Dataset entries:
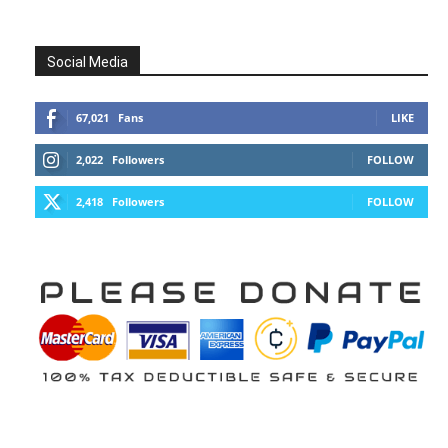
Social Media
67,021
Fans
LIKE
2,022
Followers
FOLLOW
2,418
Followers
FOLLOW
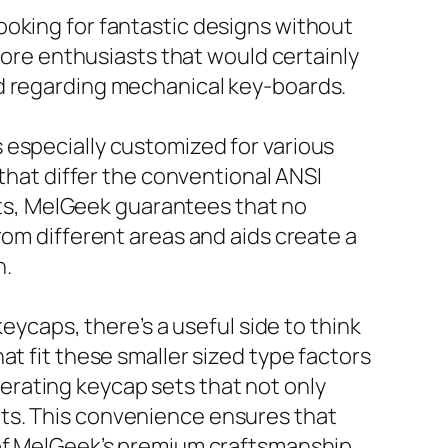
ooking for fantastic designs without
dcore enthusiasts that would certainly
ed regarding mechanical key-boards.
 especially customized for various
 that differ the conventional ANSI
outs, MelGeek guarantees that no
rom different areas and aids create a
n.
eycaps, there’s a useful side to think
at fit these smaller sized type factors
rating keycap sets that not only
ts. This convenience ensures that
 of MelGeek’s premium craftsmanship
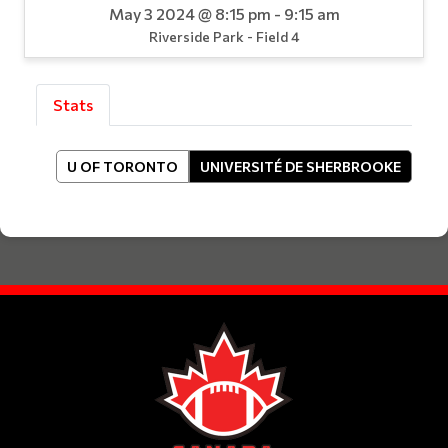
May 3 2024 @ 8:15 pm - 9:15 am
Riverside Park - Field 4
Stats
U OF TORONTO
UNIVERSITÉ DE SHERBROOKE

What the exercise asks: Show every line above in which the word "that" is found.

Answer section:
dcore enthusiasts that would certainly
 that differ the conventional ANSI
outs, MelGeek guarantees that no
rating keycap sets that not only
ts. This convenience ensures that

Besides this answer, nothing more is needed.